--- Task input Enclosed Below ---
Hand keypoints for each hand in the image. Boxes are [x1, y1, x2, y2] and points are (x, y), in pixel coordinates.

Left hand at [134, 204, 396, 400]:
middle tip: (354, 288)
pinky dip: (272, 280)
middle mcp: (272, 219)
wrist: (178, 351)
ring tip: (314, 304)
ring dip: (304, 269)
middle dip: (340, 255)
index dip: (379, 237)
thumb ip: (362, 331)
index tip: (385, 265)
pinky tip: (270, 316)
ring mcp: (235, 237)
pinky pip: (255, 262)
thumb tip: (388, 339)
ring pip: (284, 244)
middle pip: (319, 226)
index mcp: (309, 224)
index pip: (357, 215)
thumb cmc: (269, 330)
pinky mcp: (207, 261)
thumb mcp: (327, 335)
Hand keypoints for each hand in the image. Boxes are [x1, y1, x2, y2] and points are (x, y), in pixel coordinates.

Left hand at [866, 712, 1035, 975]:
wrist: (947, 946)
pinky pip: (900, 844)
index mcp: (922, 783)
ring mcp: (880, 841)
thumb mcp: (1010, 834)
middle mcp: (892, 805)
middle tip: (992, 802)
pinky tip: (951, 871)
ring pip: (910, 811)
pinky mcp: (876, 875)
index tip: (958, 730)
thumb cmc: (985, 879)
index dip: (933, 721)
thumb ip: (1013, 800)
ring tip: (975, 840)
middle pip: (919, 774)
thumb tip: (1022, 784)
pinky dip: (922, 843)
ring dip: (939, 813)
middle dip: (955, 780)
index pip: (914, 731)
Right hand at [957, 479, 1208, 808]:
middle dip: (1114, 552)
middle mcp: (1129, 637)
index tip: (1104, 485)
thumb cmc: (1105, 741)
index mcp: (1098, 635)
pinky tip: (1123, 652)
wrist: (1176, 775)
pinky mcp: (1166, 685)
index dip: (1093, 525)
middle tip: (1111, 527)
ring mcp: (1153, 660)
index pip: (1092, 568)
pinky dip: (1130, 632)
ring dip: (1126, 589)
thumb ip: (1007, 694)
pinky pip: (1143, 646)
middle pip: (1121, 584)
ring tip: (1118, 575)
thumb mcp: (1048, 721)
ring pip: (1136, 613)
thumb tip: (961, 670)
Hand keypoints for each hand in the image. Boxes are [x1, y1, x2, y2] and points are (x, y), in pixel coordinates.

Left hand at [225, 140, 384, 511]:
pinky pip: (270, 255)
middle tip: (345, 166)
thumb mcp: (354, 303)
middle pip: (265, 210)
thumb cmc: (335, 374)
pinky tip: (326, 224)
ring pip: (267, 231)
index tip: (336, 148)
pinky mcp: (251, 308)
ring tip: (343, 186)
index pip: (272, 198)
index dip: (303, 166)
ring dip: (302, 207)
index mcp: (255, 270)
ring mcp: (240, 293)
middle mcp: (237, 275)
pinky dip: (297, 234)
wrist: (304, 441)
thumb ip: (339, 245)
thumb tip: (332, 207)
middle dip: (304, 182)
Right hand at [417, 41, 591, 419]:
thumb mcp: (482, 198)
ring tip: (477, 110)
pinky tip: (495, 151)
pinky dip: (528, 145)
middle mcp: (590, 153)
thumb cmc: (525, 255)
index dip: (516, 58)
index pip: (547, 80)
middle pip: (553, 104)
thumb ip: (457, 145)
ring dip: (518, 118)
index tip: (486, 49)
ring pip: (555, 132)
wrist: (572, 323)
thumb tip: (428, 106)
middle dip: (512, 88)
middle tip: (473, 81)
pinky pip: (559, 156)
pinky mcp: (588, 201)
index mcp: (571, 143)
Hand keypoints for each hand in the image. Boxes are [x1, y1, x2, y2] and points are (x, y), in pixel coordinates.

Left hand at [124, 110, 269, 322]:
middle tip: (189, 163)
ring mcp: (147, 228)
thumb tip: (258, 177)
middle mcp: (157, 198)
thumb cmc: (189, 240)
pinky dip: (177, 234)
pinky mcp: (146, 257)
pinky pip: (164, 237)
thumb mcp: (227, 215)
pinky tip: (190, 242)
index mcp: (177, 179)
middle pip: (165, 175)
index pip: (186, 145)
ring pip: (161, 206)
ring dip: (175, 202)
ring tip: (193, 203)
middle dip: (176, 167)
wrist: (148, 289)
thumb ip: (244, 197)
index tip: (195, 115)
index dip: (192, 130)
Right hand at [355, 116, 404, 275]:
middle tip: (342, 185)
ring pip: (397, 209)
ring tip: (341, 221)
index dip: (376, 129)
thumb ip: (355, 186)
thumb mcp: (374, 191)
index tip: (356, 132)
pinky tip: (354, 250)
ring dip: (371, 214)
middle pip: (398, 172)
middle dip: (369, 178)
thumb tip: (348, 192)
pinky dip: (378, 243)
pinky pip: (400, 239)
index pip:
--- End of Enclosed Task input ---
= Aim of the exercise =
Return all of the data exactly as it reads.

= Answer for the task =
Hand keypoints for each hand in the image. Boxes are [x1, y1, x2, y2] and points are (x, y), in pixel coordinates.

Left hand at [134, 204, 396, 400]:
middle tip: (354, 288)
pinky dip: (272, 280)
middle mcp: (272, 219)
wrist: (178, 351)
ring tip: (314, 304)
ring dip: (304, 269)
middle dip: (340, 255)
index dip: (379, 237)
thumb ip: (362, 331)
index tip: (385, 265)
pinky tip: (270, 316)
ring mcp: (235, 237)
pinky pip: (255, 262)
thumb tip: (388, 339)
ring pip: (284, 244)
middle pip: (319, 226)
index mcp: (309, 224)
index pip: (357, 215)
thumb cmc: (269, 330)
pinky mcp: (207, 261)
thumb mcp: (327, 335)
Hand keypoints for each hand in the image. Boxes are [x1, y1, x2, y2] and points are (x, y), in pixel coordinates.

Left hand at [866, 712, 1035, 975]:
wrist: (947, 946)
pinky pip: (900, 844)
index mcp: (922, 783)
ring mcp: (880, 841)
thumb mcp: (1010, 834)
middle mcp: (892, 805)
middle tip: (992, 802)
pinky tip: (951, 871)
ring pip: (910, 811)
pinky mcp: (876, 875)
index tip: (958, 730)
thumb cmc: (985, 879)
index dip: (933, 721)
thumb ip: (1013, 800)
ring tip: (975, 840)
middle pip: (919, 774)
thumb tip: (1022, 784)
pinky dip: (922, 843)
ring dip: (939, 813)
middle dip: (955, 780)
index pip: (914, 731)
Right hand at [957, 479, 1208, 808]:
middle dip: (1114, 552)
middle mcp: (1129, 637)
index tip: (1104, 485)
thumb cmc: (1105, 741)
index mcp: (1098, 635)
pinky tip: (1123, 652)
wrist: (1176, 775)
pinky mcp: (1166, 685)
index dip: (1093, 525)
middle tip: (1111, 527)
ring mcp: (1153, 660)
index pip: (1092, 568)
pinky dip: (1130, 632)
ring dip: (1126, 589)
thumb ip: (1007, 694)
pinky pip: (1143, 646)
middle pip: (1121, 584)
ring tip: (1118, 575)
thumb mcp: (1048, 721)
ring pip: (1136, 613)
thumb tip: (961, 670)
Hand keypoints for each hand in the image. Boxes are [x1, y1, x2, y2] and points are (x, y), in pixel coordinates.

Left hand at [225, 140, 384, 511]:
pinky pip: (270, 255)
middle tip: (345, 166)
thumb mcp: (354, 303)
middle pip: (265, 210)
thumb cmc: (335, 374)
pinky tip: (326, 224)
ring pip: (267, 231)
index tip: (336, 148)
pinky mcp: (251, 308)
ring tip: (343, 186)
index pip: (272, 198)
index dip: (303, 166)
ring dip: (302, 207)
index mcp: (255, 270)
ring mcp: (240, 293)
middle mcp: (237, 275)
pinky dip: (297, 234)
wrist: (304, 441)
thumb ip: (339, 245)
thumb tip: (332, 207)
middle dip: (304, 182)
Right hand at [417, 41, 591, 419]:
thumb mcp: (482, 198)
ring tip: (477, 110)
pinky tip: (495, 151)
pinky dip: (528, 145)
middle mcp: (590, 153)
thumb cmc: (525, 255)
index dip: (516, 58)
index pip: (547, 80)
middle pip: (553, 104)
thumb ip: (457, 145)
ring dip: (518, 118)
index tip: (486, 49)
ring pip: (555, 132)
wrist: (572, 323)
thumb tip: (428, 106)
middle dip: (512, 88)
middle tip: (473, 81)
pinky pip: (559, 156)
pinky mcp: (588, 201)
index mcp: (571, 143)
Hand keypoints for each hand in the image. Boxes are [x1, y1, x2, y2] and points are (x, y), in pixel coordinates.

Left hand at [124, 110, 269, 322]:
middle tip: (189, 163)
ring mcp: (147, 228)
thumb tip: (258, 177)
middle mcp: (157, 198)
thumb cmc: (189, 240)
pinky dip: (177, 234)
pinky mcp: (146, 257)
pinky pip: (164, 237)
thumb mcp: (227, 215)
pinky tip: (190, 242)
index mcp: (177, 179)
middle pip: (165, 175)
index pip: (186, 145)
ring pip: (161, 206)
ring dip: (175, 202)
ring tip: (193, 203)
middle dip: (176, 167)
wrist: (148, 289)
thumb ip: (244, 197)
index tip: (195, 115)
index dip: (192, 130)
Right hand at [355, 116, 404, 275]:
middle tip: (342, 185)
ring pip: (397, 209)
ring tip: (341, 221)
index dip: (376, 129)
thumb ip: (355, 186)
thumb mcp: (374, 191)
index tip: (356, 132)
pinky tip: (354, 250)
ring dip: (371, 214)
middle pip: (398, 172)
middle dip: (369, 178)
thumb tip: (348, 192)
pinky dip: (378, 243)
pinky pip: (400, 239)
index pip:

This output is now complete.